Let $X$ be a random variable, then for any $n\in \mathbb{N}, \mathbb{E}^\mathbb{P}(X^n)<\infty.$ Then use Fubini's theorem to prove that
$$ \mathbb{E}^\mathbb{P}(X^n) = n \int_0^\infty t^{n-1}(1-F_X(t))dt – n \int_{-\infty}^0t^{n-1}F_X(t) dt$$
for CDF $F_X$ of $X$ and probability measure $\mathbb{P}$.
We know Fubini's theorem states for stochastic kernel $K$ that:
$$ \mathbb{E}^\mathbb{P}(X) = \int_{\Omega_1} \left(\int_{\Omega_2}X(\omega_1,\omega_2)K(\omega_1,d\omega_2) \right)\mathbb{P}_1(d{\omega_1})$$
where $\mathbb{P}_1$ is a probability measure on $\mathcal{F}_1$.
So now, for our case:
$$ \mathbb{E}^\mathbb{P}(X^n) = \int_{\Omega_1} \left(\int_{\Omega_2}X^n(\omega_1,\omega_2)K(\omega_1,d\omega_2) \right)\mathbb{P}_1(d{\omega_1})$$
But i'm not too sure how to rewrite the kernel and get it in the form desired?

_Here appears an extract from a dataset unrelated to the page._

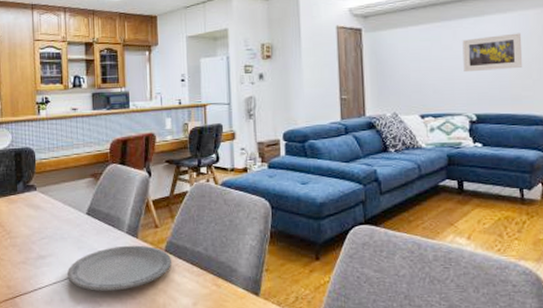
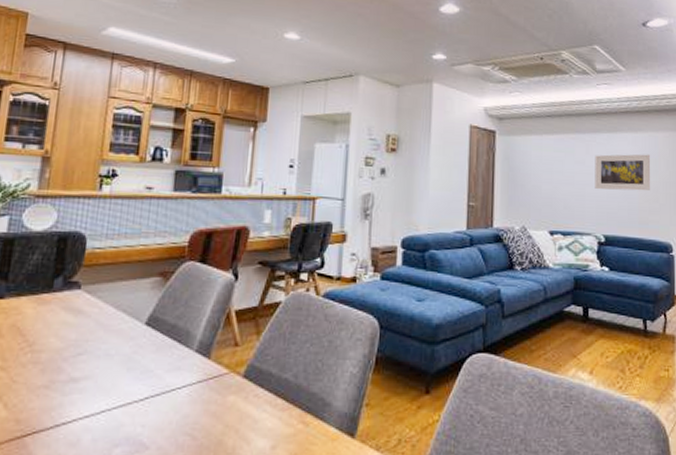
plate: present [67,245,171,291] -> none [106,367,250,429]

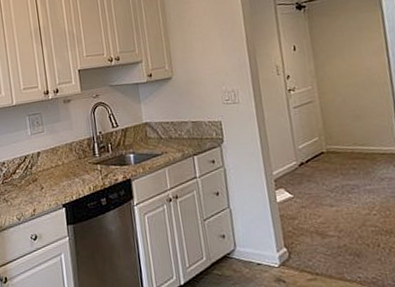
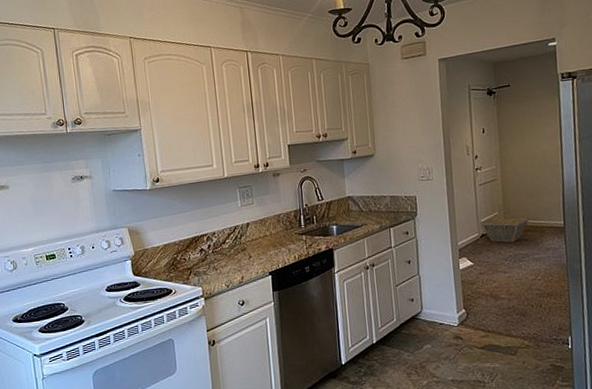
basket: none [297,143,357,172] -> present [480,217,529,243]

I know that $$ \mathbb{E}^\mathbb{P}(X^n) =\int_0^\infty x^nf(x) dx…$$ but i am not sure how to use the above theorem
Best Answer
Hint
Denote $(X^n)^+$ and $(X^n)^-$ the positive and negative part. One can prove that if $n$ is odd, then $(X^n)^+=(X^+)^n$ and $(X^n)^-=(X^-)^n$. And if $n$ is even, $(X^n)^+=X^n$ and $(X^n)^-=0$. Then,
\begin{align*} \mathbb E[(X^+)^n]&=\int_{\Omega } (X^+(\omega ))^n\mathbb P(\mathrm d \omega )\\ &=\int_\Omega \int_0^{X^+(\omega )}nx^{n-1}\,\mathrm d x \mathbb P(\mathrm d \omega )\\ &\underset{\text{Fubini}}{=}\int_{0}^\infty nx^{n-1}\int_\Omega \boldsymbol 1_{\{X(\omega )>x\}}\mathbb P(\mathrm d \omega )\,\mathrm d x\\ &=n\int_0^\infty x^{n-1}\mathbb P\{X(\omega )^+>x\}\,\mathrm d x. \end{align*}
I let you do the other cases and conclude.